EXERCISE OBJECTIVE =
Only the lines from the one containing "News Letter" through the last line of the data are to be written out, exactly and in full.

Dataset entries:

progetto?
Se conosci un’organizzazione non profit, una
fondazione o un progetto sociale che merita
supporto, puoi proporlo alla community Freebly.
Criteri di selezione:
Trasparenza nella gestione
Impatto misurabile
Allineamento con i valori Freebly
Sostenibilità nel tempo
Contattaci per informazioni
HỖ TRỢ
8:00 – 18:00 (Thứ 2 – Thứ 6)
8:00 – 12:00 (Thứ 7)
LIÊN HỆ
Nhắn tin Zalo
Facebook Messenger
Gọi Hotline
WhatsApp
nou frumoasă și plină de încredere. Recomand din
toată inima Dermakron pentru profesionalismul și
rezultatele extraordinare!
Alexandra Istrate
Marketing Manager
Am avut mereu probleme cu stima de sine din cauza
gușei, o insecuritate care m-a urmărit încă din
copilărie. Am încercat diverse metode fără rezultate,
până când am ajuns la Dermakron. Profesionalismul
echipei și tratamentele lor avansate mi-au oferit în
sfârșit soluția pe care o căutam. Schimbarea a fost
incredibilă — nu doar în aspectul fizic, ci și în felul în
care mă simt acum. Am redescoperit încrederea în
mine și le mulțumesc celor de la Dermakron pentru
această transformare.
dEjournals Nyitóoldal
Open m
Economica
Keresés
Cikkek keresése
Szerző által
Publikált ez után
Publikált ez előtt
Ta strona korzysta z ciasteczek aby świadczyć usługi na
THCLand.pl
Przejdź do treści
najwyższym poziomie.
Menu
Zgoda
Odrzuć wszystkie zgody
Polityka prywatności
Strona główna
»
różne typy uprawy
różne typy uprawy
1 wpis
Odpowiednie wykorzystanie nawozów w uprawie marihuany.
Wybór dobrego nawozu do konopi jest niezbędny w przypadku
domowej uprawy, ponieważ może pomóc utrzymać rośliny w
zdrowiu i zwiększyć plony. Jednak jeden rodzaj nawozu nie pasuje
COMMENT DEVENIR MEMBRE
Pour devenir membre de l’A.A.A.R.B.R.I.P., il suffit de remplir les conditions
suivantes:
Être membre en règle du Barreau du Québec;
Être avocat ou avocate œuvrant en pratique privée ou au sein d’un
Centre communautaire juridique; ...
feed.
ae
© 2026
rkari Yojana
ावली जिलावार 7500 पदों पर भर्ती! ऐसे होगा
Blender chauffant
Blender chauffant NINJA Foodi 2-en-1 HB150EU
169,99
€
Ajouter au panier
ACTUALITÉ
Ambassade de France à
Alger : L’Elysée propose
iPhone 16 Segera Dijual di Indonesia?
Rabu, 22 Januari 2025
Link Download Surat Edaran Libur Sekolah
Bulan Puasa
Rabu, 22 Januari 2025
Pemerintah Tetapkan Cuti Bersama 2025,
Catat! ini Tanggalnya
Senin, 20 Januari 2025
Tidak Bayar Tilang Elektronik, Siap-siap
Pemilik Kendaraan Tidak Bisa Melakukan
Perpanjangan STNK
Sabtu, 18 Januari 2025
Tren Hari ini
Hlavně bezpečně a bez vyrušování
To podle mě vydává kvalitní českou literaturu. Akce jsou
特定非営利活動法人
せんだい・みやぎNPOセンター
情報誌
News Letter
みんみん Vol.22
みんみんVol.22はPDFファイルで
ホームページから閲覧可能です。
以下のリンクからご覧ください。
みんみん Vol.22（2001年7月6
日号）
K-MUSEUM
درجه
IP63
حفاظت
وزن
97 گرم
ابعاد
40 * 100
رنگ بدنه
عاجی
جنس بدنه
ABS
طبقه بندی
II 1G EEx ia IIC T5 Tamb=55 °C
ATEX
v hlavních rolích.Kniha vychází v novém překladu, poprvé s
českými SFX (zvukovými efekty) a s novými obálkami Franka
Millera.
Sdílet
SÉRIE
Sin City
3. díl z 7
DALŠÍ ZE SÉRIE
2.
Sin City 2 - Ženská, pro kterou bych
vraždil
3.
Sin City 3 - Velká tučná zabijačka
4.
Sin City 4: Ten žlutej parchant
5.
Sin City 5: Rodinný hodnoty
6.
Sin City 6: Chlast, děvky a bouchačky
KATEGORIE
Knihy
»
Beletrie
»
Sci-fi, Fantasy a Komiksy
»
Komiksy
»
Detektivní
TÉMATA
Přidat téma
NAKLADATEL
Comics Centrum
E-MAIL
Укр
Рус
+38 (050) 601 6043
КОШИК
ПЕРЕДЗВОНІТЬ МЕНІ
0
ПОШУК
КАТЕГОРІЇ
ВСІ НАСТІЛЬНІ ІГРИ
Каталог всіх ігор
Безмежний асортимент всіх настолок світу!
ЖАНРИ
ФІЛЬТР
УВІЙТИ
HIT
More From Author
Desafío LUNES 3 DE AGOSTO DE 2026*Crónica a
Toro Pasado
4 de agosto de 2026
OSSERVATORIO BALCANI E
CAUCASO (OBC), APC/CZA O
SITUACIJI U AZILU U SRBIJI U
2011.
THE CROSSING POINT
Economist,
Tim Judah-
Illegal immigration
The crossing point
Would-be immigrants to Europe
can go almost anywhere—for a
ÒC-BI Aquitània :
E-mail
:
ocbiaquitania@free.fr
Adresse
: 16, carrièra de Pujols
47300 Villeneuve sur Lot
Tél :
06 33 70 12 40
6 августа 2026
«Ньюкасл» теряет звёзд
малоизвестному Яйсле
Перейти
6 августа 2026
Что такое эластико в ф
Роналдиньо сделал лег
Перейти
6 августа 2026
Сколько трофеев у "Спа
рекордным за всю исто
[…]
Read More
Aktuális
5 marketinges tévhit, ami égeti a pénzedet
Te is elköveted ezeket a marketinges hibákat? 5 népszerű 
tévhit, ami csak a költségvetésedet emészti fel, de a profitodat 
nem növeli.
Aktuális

ANSWER SECTION =
News Letter
みんみん Vol.22
みんみんVol.22はPDFファイルで
ホームページから閲覧可能です。
以下のリンクからご覧ください。
みんみん Vol.22（2001年7月6
日号）
K-MUSEUM
درجه
IP63
حفاظت
وزن
97 گرم
ابعاد
40 * 100
رنگ بدنه
عاجی
جنس بدنه
ABS
طبقه بندی
II 1G EEx ia IIC T5 Tamb=55 °C
ATEX
v hlavních rolích.Kniha vychází v novém překladu, poprvé s
českými SFX (zvukovými efekty) a s novými obálkami Franka
Millera.
Sdílet
SÉRIE
Sin City
3. díl z 7
DALŠÍ ZE SÉRIE
2.
Sin City 2 - Ženská, pro kterou bych
vraždil
3.
Sin City 3 - Velká tučná zabijačka
4.
Sin City 4: Ten žlutej parchant
5.
Sin City 5: Rodinný hodnoty
6.
Sin City 6: Chlast, děvky a bouchačky
KATEGORIE
Knihy
»
Beletrie
»
Sci-fi, Fantasy a Komiksy
»
Komiksy
»
Detektivní
TÉMATA
Přidat téma
NAKLADATEL
Comics Centrum
E-MAIL
Укр
Рус
+38 (050) 601 6043
КОШИК
ПЕРЕДЗВОНІТЬ МЕНІ
0
ПОШУК
КАТЕГОРІЇ
ВСІ НАСТІЛЬНІ ІГРИ
Каталог всіх ігор
Безмежний асортимент всіх настолок світу!
ЖАНРИ
ФІЛЬТР
УВІЙТИ
HIT
More From Author
Desafío LUNES 3 DE AGOSTO DE 2026*Crónica a
Toro Pasado
4 de agosto de 2026
OSSERVATORIO BALCANI E
CAUCASO (OBC), APC/CZA O
SITUACIJI U AZILU U SRBIJI U
2011.
THE CROSSING POINT
Economist,
Tim Judah-
Illegal immigration
The crossing point
Would-be immigrants to Europe
can go almost anywhere—for a
ÒC-BI Aquitània :
E-mail
:
ocbiaquitania@free.fr
Adresse
: 16, carrièra de Pujols
47300 Villeneuve sur Lot
Tél :
06 33 70 12 40
6 августа 2026
«Ньюкасл» теряет звёзд
малоизвестному Яйсле
Перейти
6 августа 2026
Что такое эластико в ф
Роналдиньо сделал лег
Перейти
6 августа 2026
Сколько трофеев у "Спа
рекордным за всю исто
[…]
Read More
Aktuális
5 marketinges tévhit, ami égeti a pénzedet
Te is elköveted ezeket a marketinges hibákat? 5 népszerű 
tévhit, ami csak a költségvetésedet emészti fel, de a profitodat 
nem növeli.
Aktuális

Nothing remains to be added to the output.